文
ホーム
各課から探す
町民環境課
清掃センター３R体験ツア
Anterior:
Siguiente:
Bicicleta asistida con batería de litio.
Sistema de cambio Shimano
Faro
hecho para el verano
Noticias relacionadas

▸ **What you have to do**: Put the text lines from the items into a JSON list of strings, with one string per line and blank lines omitted.

▸ **The answer**:
[
  "文",
  "ホーム",
  "各課から探す",
  "町民環境課",
  "清掃センター３R体験ツア",
  "Anterior:",
  "Siguiente:",
  "Bicicleta asistida con batería de litio.",
  "Sistema de cambio Shimano",
  "Faro",
  "hecho para el verano",
  "Noticias relacionadas"
]